Protecting interface areas requires a host of relatively obvious but crucial measures to fireguard homes: replacing highly flammable shake shingles — usually made from cedar — with metal or stucco roof coverings, keeping stacks of firewood and gas tanks away from buildings, and clearing trees and brush far away enough from homes that it becomes harder for flames to leap across the open space.

Moreover, public officials and environmental advocates alike hope to encourage communities to pass zoning regulations that would build basic fire safety principles into the housing codes.

“I think communities will need to work out what they’re willing to live with. It can’t come from a federal level,” said Anderson-Tyler.

The effort also includes national education campaigns such as Firewise, which federal officials plan to expand with a sort of community certification similar to the Tree City USA program run by the National Arbor Day Foundation. Certified communities would adhere to a set of fire safety guidelines and, potentially, might qualify for priority treatment or financial assistance during wildfire season.

Beyond that, the federal government maintains a list of those interface areas considered most vulnerable to wildfires. The Interior and Agriculture departments identified more than 11,300 at-risk communities, with 545 listed as “highest-risk.”

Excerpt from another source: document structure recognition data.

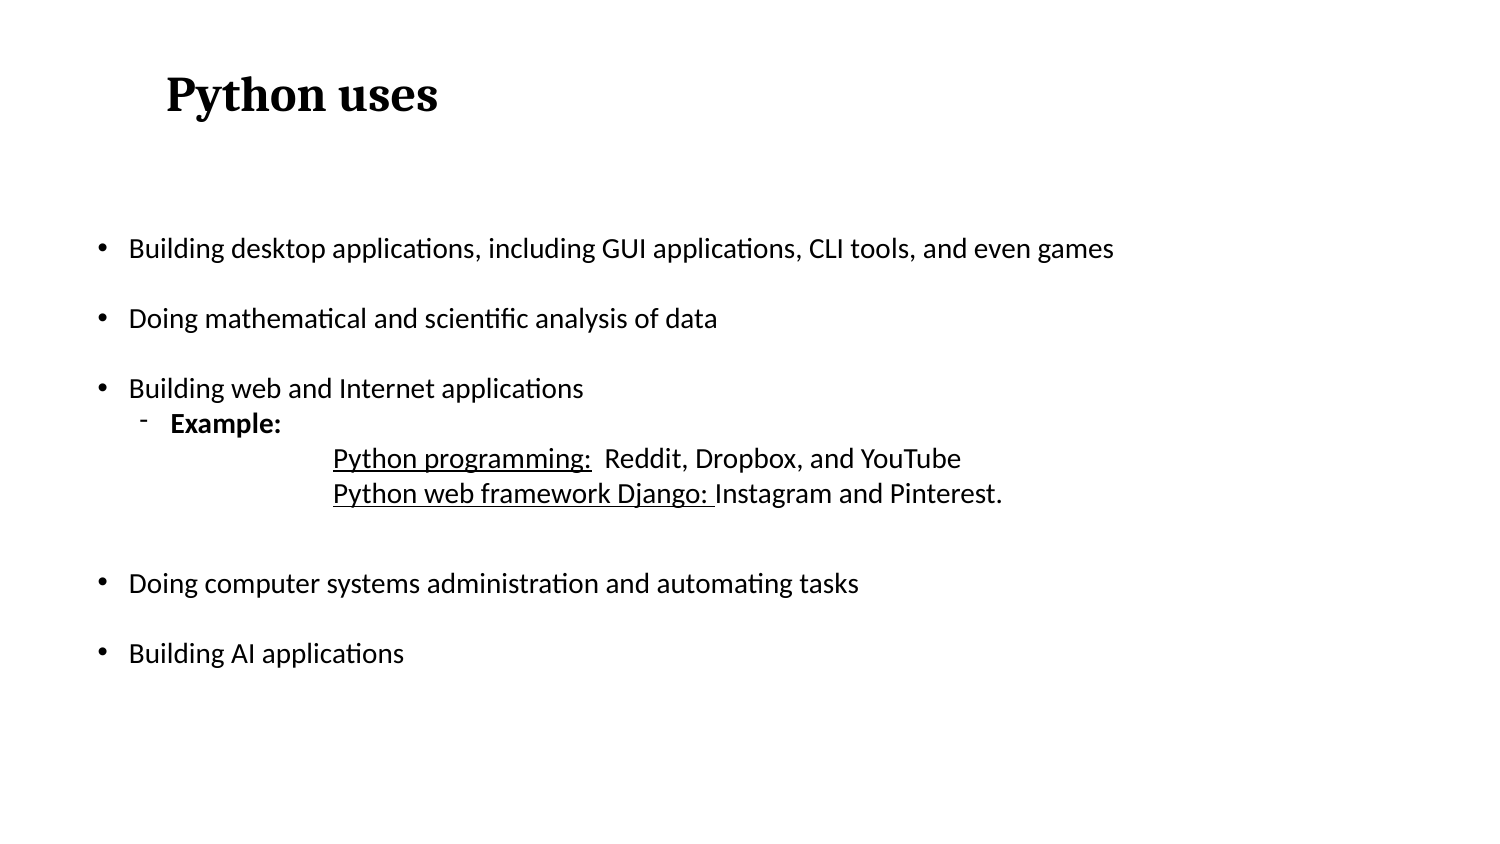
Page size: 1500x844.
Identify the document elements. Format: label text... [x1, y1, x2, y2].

text_box Python uses [157, 40, 554, 143]
text_box Building desktop applications, including GUI applications, CLI tools, and even games Doing mathematical and scientific analysis of data Building web and Internet applications Example: Python programming: Reddit, Dropbox, and YouTube Python web framework Django: Instagram and Pinterest. Doing computer systems administration and automating tasks Building AI applications [89, 190, 1470, 780]
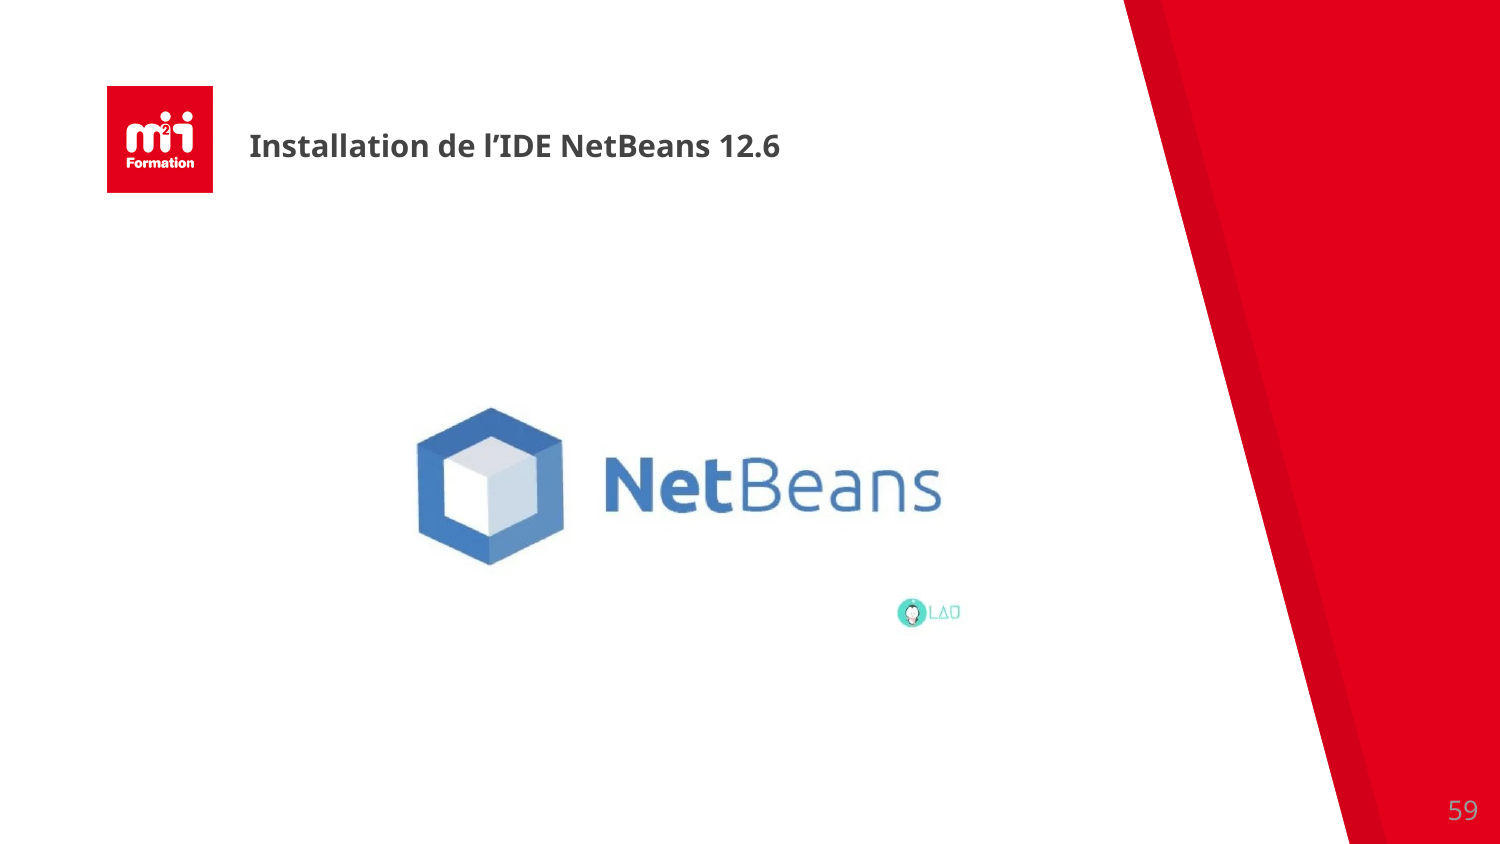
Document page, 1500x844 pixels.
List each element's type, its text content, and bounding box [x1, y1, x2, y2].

picture [106, 86, 214, 193]
title Installation de l’IDE NetBeans 12.6 [234, 111, 1170, 179]
picture [376, 340, 974, 637]
slide_number ‹#› [1431, 551, 1494, 844]
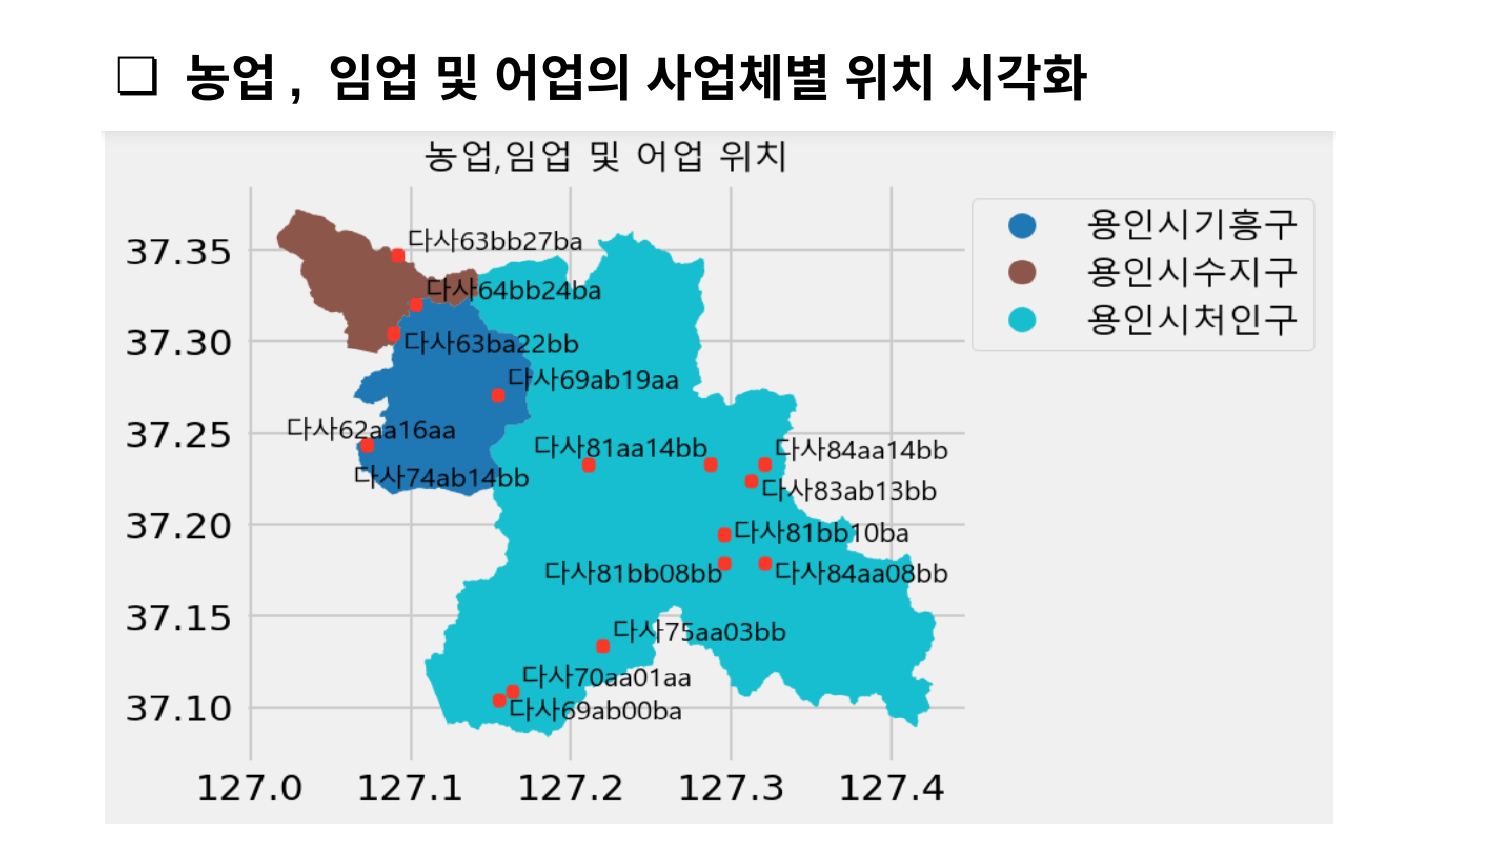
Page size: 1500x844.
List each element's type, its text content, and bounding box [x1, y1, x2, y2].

Even so, problems remain in coordinating efforts for those areas. A General Accounting Office report in January criticized federal efforts for lacking focus and noted that problems with the rankings left half the highest-risk communities in the Southeast, where wildfires rarely cause as much property damage as in the interior West.

For those whose property is at risk this year, the new efforts may seem to have little immediate value. But officials caution that those who opt to live in interface areas must be willing to cooperate in making their property safer from encroaching fires. And they hope to offer incentives — such as insurance discounts — for those homeowners willing to take fire-safety precautions. With nearly $400 million in federal money allotted for fuels reduction this year alone, costs are significant enough to spread around.

“People should be, in my opinion, somewhat responsible and willing to go part way in addressing this issue,” said Carlile. “That’s what I tell people when I’m visiting with them: You can’t look at this as somebody else’s problem.”